* _Aim of the task_
Transcribe the data. Leave out nothing.

* _Provided data_
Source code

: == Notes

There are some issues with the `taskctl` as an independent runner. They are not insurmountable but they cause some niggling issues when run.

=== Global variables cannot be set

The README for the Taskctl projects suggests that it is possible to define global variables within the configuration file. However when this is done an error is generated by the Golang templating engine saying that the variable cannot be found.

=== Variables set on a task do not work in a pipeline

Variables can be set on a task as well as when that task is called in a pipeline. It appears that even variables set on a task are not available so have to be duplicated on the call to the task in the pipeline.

* _Answer to this task_
Source code

: == Notes

There are some issues with the `taskctl` as an independent runner. They are not insurmountable but they cause some niggling issues when run.

=== Global variables cannot be set

The README for the Taskctl projects suggests that it is possible to define global variables within the configuration file. However when this is done an error is generated by the Golang templating engine saying that the variable cannot be found.

=== Variables set on a task do not work in a pipeline

Variables can be set on a task as well as when that task is called in a pipeline. It appears that even variables set on a task are not available so have to be duplicated on the call to the task in the pipeline.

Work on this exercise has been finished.